• [EXTRACT]:
Comprehension question accuracy
Participants did not show a significant difference in their ability to answer questions that referred to the primary or secondary passage of each pair, F1 and F2 <1; we therefore present analyses of comprehension accuracy collapsed across this variable. The mean accuracy on the comprehension questions for similar and dissimilar passages in both continuous and interleaved presentation forms in Experiment 1 is presented in Table 5.
TABLE 5.
Continuous | Interleaved | |
---|---|---|
Same | 81% | 80% |
Different | 84% | 82% |
Mean comprehension question accuracy (percent correct) for questions about similar and dissimilar passage pairs in continuous and interleaved presentation forms in Experiment 1.
Interruption did not have a significant effect on participants' question-answering accuracy, F1(1, 63) = 1.74, p = .191, F2 <1, nor was there a significant effect of match of passage type on question accuracy, F1(1, 63) = 2.68, p = .107, F2(1, 19) = 3.37, p = .088. No interactions of the experimental factors were significant.
Results: Experiment 2
Reading time
Analyses were performed in the same manner as in the preceding experiment.
Primary passage
Reading time results are shown in Table 6. As in Experiment 1, the presentation to the reader of the first sentence of the primary passage of a pair was always the same, regardless of the experimental condition, and again we found no significant effect of interruption, similarity, or the interaction of the two variables on the reading times of this sentence. In this second experiment, in which we strengthened our manipulation of interruption, we found a main effect of this variable on the reading times of the second, third, and fourth sentences of the primary passage; participants read these sentences more slowly when they were interleaved with the sentences of the secondary passage in the pair (relative to the reading of these sentences in the continuous condition), F1(1, 63) = 6.19, p = .016, F2(1, 19) = 8.12, p = .01. The main effect of similarity, and the interaction of similarity and interruption, were not significant for these sentences (all F1 and F2 <1).

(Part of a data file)
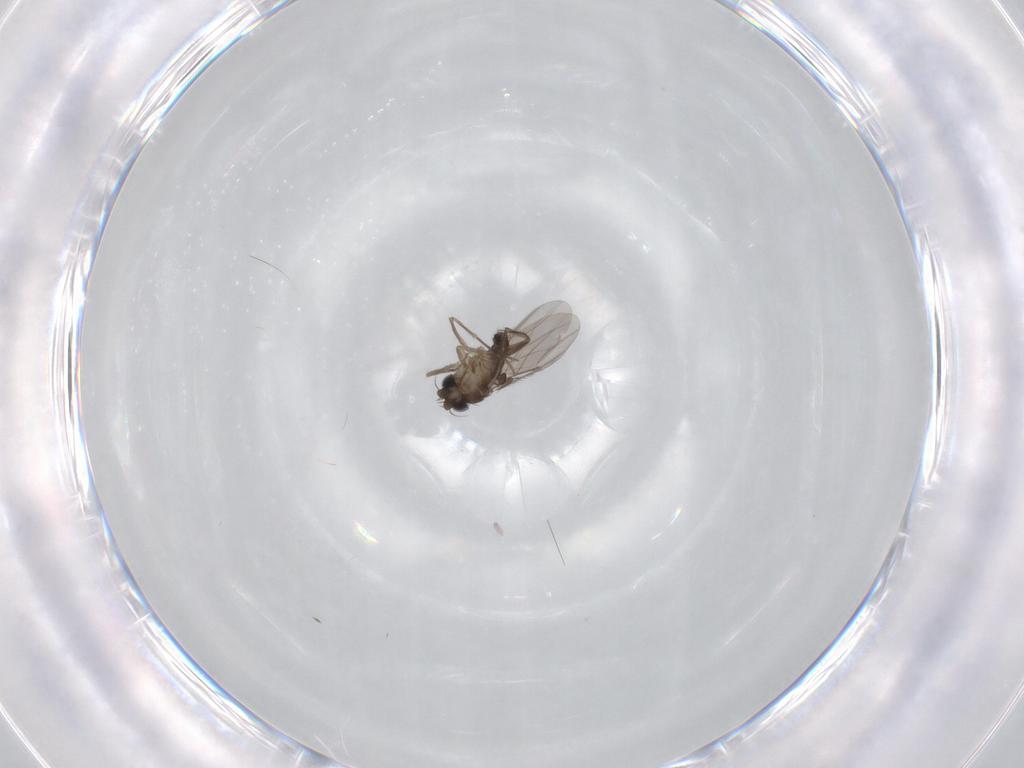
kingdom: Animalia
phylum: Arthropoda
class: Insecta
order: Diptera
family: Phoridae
...
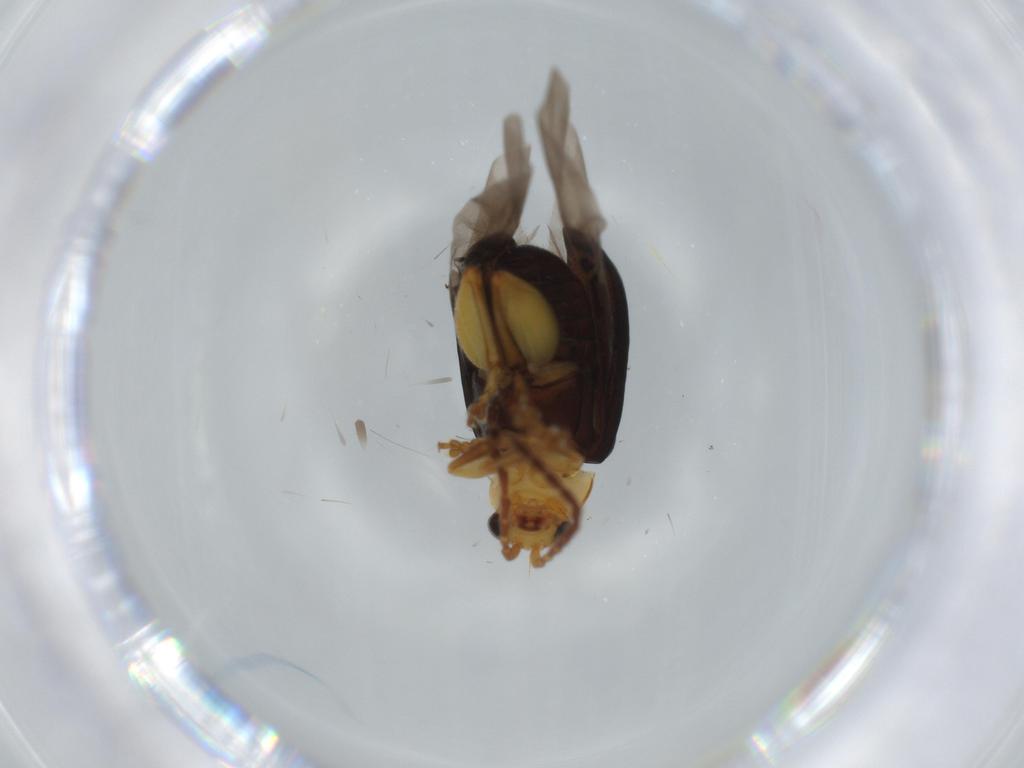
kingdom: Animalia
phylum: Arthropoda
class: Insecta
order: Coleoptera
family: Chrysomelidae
---
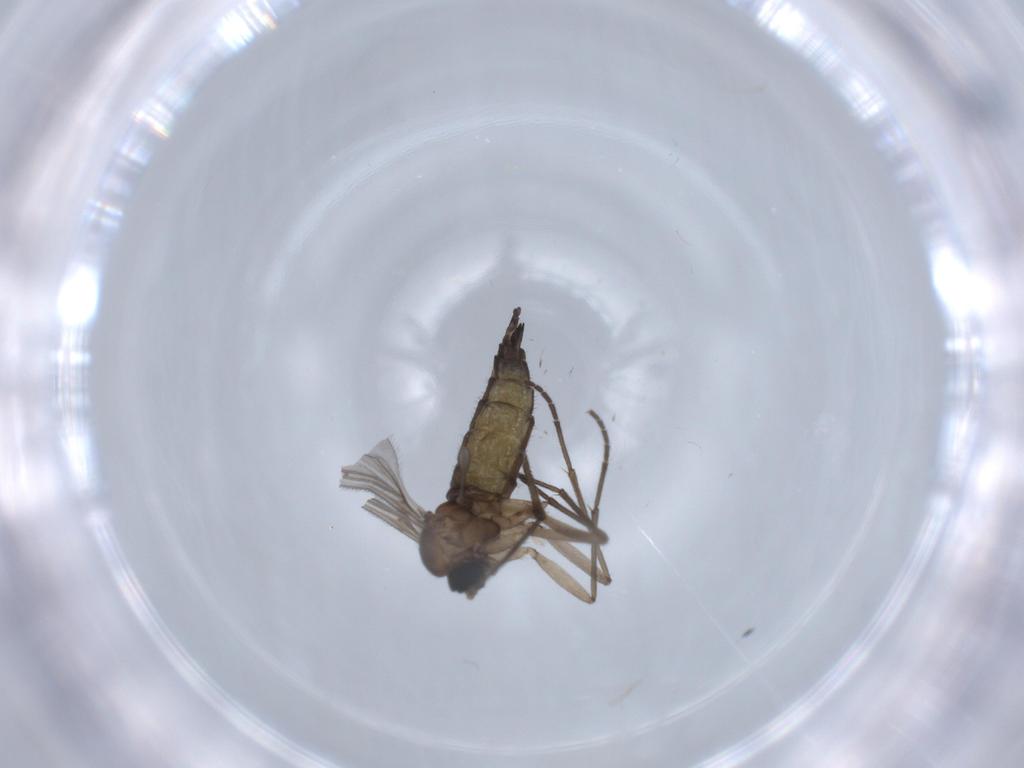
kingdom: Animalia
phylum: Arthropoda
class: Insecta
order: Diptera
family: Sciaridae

• [WHAT TO DO]: Can you transcribe the text of the reading-experiment results above, between "Continuous | Interleaved" and "the preceding experiment.", inclusive?

• [TASK OUTPUT]:
Continuous | Interleaved | |
---|---|---|
Same | 81% | 80% |
Different | 84% | 82% |
Mean comprehension question accuracy (percent correct) for questions about similar and dissimilar passage pairs in continuous and interleaved presentation forms in Experiment 1.
Interruption did not have a significant effect on participants' question-answering accuracy, F1(1, 63) = 1.74, p = .191, F2 <1, nor was there a significant effect of match of passage type on question accuracy, F1(1, 63) = 2.68, p = .107, F2(1, 19) = 3.37, p = .088. No interactions of the experimental factors were significant.
Results: Experiment 2
Reading time
Analyses were performed in the same manner as in the preceding experiment.